▶ What the task requires: All of the data that follows needs to be printed again, exactly as it reads.

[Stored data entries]
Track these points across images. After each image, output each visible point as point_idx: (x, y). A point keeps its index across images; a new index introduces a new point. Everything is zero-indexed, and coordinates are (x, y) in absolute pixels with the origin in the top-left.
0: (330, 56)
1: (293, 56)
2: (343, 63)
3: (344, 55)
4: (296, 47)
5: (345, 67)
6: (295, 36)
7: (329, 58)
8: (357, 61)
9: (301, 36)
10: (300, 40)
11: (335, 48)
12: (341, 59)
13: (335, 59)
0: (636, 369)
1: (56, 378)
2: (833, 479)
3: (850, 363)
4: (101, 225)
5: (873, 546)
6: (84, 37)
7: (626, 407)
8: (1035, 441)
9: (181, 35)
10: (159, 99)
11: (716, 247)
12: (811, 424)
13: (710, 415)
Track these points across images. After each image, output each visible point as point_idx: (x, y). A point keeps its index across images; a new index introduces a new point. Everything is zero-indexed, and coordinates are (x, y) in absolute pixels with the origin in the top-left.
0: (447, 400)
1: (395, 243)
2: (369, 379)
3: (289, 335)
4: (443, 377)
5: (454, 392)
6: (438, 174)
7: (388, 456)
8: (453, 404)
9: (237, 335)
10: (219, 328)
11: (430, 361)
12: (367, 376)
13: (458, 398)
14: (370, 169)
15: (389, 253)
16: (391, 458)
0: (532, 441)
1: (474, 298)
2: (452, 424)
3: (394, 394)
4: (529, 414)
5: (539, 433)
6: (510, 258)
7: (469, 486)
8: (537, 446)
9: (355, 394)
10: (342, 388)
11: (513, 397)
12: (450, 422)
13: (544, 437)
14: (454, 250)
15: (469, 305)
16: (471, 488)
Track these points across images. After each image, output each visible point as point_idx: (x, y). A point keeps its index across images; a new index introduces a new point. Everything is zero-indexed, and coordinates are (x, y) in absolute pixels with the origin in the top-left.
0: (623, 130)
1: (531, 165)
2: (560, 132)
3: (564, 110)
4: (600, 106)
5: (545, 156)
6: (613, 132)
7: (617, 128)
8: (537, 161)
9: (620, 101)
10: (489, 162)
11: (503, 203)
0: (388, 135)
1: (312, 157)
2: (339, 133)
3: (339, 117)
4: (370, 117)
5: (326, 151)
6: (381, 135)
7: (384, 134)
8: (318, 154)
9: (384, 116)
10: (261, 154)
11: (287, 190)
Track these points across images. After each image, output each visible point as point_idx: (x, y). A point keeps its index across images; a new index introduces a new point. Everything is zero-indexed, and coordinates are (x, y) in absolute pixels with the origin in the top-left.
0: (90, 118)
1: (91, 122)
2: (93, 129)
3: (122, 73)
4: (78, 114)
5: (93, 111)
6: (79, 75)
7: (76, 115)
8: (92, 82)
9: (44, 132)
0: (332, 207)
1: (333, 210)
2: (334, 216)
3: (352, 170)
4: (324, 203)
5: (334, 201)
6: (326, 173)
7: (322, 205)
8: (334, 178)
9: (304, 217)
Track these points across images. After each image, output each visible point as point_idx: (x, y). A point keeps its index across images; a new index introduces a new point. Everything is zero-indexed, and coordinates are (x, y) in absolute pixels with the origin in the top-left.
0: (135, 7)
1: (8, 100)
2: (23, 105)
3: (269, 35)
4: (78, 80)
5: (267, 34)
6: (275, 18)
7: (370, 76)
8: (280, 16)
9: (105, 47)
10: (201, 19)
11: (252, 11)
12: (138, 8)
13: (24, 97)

▶ Task answer:
Track these points across images. After each image, output each visible point as point_idx: (x, y). A point keeps its index across images; a new index introduces a new point. Everything is zero-indexed, and coordinates are (x, y) in absolute pixels with the origin in the top-left.
0: (330, 56)
1: (293, 56)
2: (343, 63)
3: (344, 55)
4: (296, 47)
5: (345, 67)
6: (295, 36)
7: (329, 58)
8: (357, 61)
9: (301, 36)
10: (300, 40)
11: (335, 48)
12: (341, 59)
13: (335, 59)
0: (636, 369)
1: (56, 378)
2: (833, 479)
3: (850, 363)
4: (101, 225)
5: (873, 546)
6: (84, 37)
7: (626, 407)
8: (1035, 441)
9: (181, 35)
10: (159, 99)
11: (716, 247)
12: (811, 424)
13: (710, 415)
Track these points across images. After each image, output each visible point as point_idx: (x, y). A point keeps its index across images; a new index introduces a new point. Everything is zero-indexed, and coordinates are (x, y) in absolute pixels with the origin in the top-left.
0: (447, 400)
1: (395, 243)
2: (369, 379)
3: (289, 335)
4: (443, 377)
5: (454, 392)
6: (438, 174)
7: (388, 456)
8: (453, 404)
9: (237, 335)
10: (219, 328)
11: (430, 361)
12: (367, 376)
13: (458, 398)
14: (370, 169)
15: (389, 253)
16: (391, 458)
0: (532, 441)
1: (474, 298)
2: (452, 424)
3: (394, 394)
4: (529, 414)
5: (539, 433)
6: (510, 258)
7: (469, 486)
8: (537, 446)
9: (355, 394)
10: (342, 388)
11: (513, 397)
12: (450, 422)
13: (544, 437)
14: (454, 250)
15: (469, 305)
16: (471, 488)
Track these points across images. After each image, output each visible point as point_idx: (x, y). A point keeps its index across images; a new index introduces a new point. Everything is zero-indexed, and coordinates are (x, y) in absolute pixels with the origin in the top-left.
0: (623, 130)
1: (531, 165)
2: (560, 132)
3: (564, 110)
4: (600, 106)
5: (545, 156)
6: (613, 132)
7: (617, 128)
8: (537, 161)
9: (620, 101)
10: (489, 162)
11: (503, 203)
0: (388, 135)
1: (312, 157)
2: (339, 133)
3: (339, 117)
4: (370, 117)
5: (326, 151)
6: (381, 135)
7: (384, 134)
8: (318, 154)
9: (384, 116)
10: (261, 154)
11: (287, 190)
Track these points across images. After each image, output each visible point as point_idx: (x, y). A point keeps its index across images; a new index introduces a new point. Everything is zero-indexed, and coordinates are (x, y) in absolute pixels with the origin in the top-left.
0: (90, 118)
1: (91, 122)
2: (93, 129)
3: (122, 73)
4: (78, 114)
5: (93, 111)
6: (79, 75)
7: (76, 115)
8: (92, 82)
9: (44, 132)
0: (332, 207)
1: (333, 210)
2: (334, 216)
3: (352, 170)
4: (324, 203)
5: (334, 201)
6: (326, 173)
7: (322, 205)
8: (334, 178)
9: (304, 217)
Track these points across images. After each image, output each visible point as point_idx: (x, y). A point keeps its index across images; a new index introduces a new point. Everything is zero-indexed, and coordinates are (x, y) in absolute pixels with the origin in the top-left.
0: (135, 7)
1: (8, 100)
2: (23, 105)
3: (269, 35)
4: (78, 80)
5: (267, 34)
6: (275, 18)
7: (370, 76)
8: (280, 16)
9: (105, 47)
10: (201, 19)
11: (252, 11)
12: (138, 8)
13: (24, 97)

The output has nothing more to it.